Andrew Klatzke

The craziest part of my past couple weeks has been introducing nearly everyone I know to the comically absurd song “Pregnant” from R. Kelly’s new Untitled. Honestly, I can’t think of a better conversation starter. “Pregnant” is, honestly, the complete cap to the frenzied sexual desires of an aging R&B superstar. No longer able to sing about his youthful exuberance, the now 40-year-old Kelly is crooning about wanting to get girls pregnant. In his words, he’s looking for the “picket fence and a dog” before he mutters about “putting a girl in his kitchen” – confirming he’s the misogynist we’ve always seen, just in a more mature sense.

Possibly the most absurd thing about this track is the fact he recruited a superstar cast to accompany him.

A-listers The Dream and Robin Thicke appear alongside the B-list Tyrese, and all of them drop the most horrible lines about “knocking up” their women. The Dream might do the worst damage when he proclaims “don’t get it twisted/ for 30-somethin’ weeks I’m still gonna hit it.”

While “Pregnant” certainly has its fair share of shock value, the most incredible thing about it is that it’s actually a good song. Each of the artists, especially Thicke, lay down verses dripping in the sexual tension you expect out of an R. Kelly album. The Dream does a great job as well, likely trying to impress his idol Kel. And really, apart from this track, Kel’s Untitled isn’t all that full of shock value. It’s honestly exactly what you expect; each song is jam-packed with sexual references, many of them cringe worthy, but Kel’s voice is still top-notch. The beats are pretty slick, including my favorite “Exit,” all about him picking up girls from the clubs, which has a piano-centered bouncy beat that Kel slays with a repetitive chorus. “Go Low,” despite it’s incredibly inappropriate nature is still a rather solid track and his voice shines here more than in any of the other tracks.

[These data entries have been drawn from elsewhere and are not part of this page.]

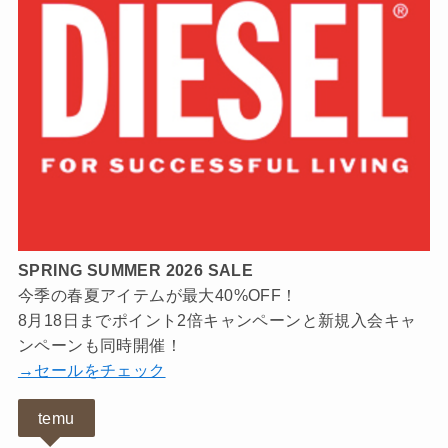
SPRING SUMMER 2026 SALE
今季の春夏アイテムが最大40%OFF！
8月18日までポイント2倍キャンペーンと新規入会キャ
ンペーンも同時開催！
→セールをチェック
temu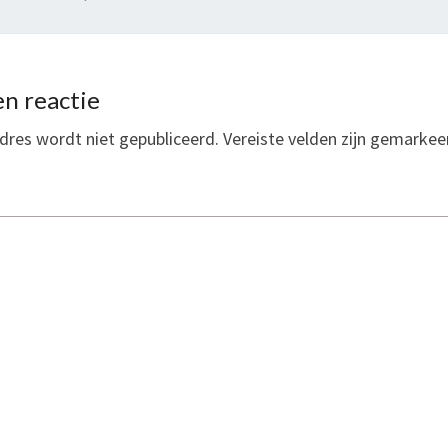
n reactie
dres wordt niet gepubliceerd.
Vereiste velden zijn gemarke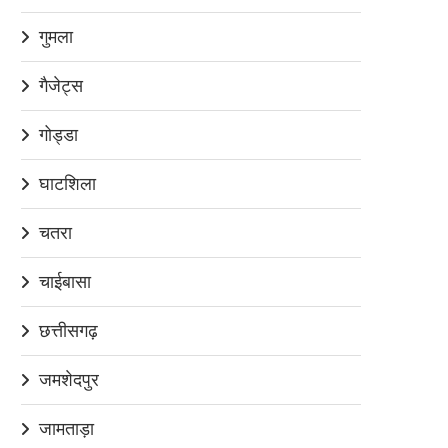
गुमला
गैजेट्स
गोड्डा
घाटशिला
चतरा
चाईबासा
छत्तीसगढ़
जमशेदपुर
जामताड़ा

Amid the incredibly ridiculous amount of sexual material on Unititled, Kel manages to still impress with a few of his lyrics. Most notably, the bridge of “Echo” where he proclaims “and we’re gon’ go to heaven from this room/ the gates will open when they see it’s me and you.” Sung in his best soul-singer impression, Kel impresses here more than anywhere else in the album. If he sang the entire thing like this, or even dropped his nymphomania for longer than a bridge, the man could have another massive hit like “Ignition.” And that’s the true flaw with Untitled – despite having a few strong tracks, they’re all far too racy for radio or even mainstream listeners to pick up. Tracks like “I Love the DJ” and “Crazy Night” may have strong hooks and be radio-friendly, but they’re really not indicative of the entire album, and for that reason wouldn’t make particularly strong singles. Don’t get me wrong, the man will still sell and has sold, plenty of copies of this album, but with his questionable past, Kel definitely should have dropped a bit of the sexual penchant on this album, and I can guarantee you that the public hearing a song like “Pregnant” isn’t going to bolster anyone’s idea of his morals. I mean, come on! The man even makes loneliness somehow completely sexual in “Text Me,” basically proving it’s his only objective.

And how about “#2?” Quite possibly one of the most misogynistic songs I’ve ever heard, this track is maybe even more questionable than the aforementioned. It’s all about his myriad affairs and the fact that these girls “(are) so fine/ but will never be (his) number 1.” You’d think after beating jail-time for one less-than-moral act your last goal would be to add more to your offenses, but hey, that’s R Kelly for you: completely shameless.

Kel may still be one of the best R&B singers of his generation the man definitely needs to get a grip on the real world. Untitled is good, sure, but for those of us that appreciate the morality of their artists, this one is probably a good one to skip.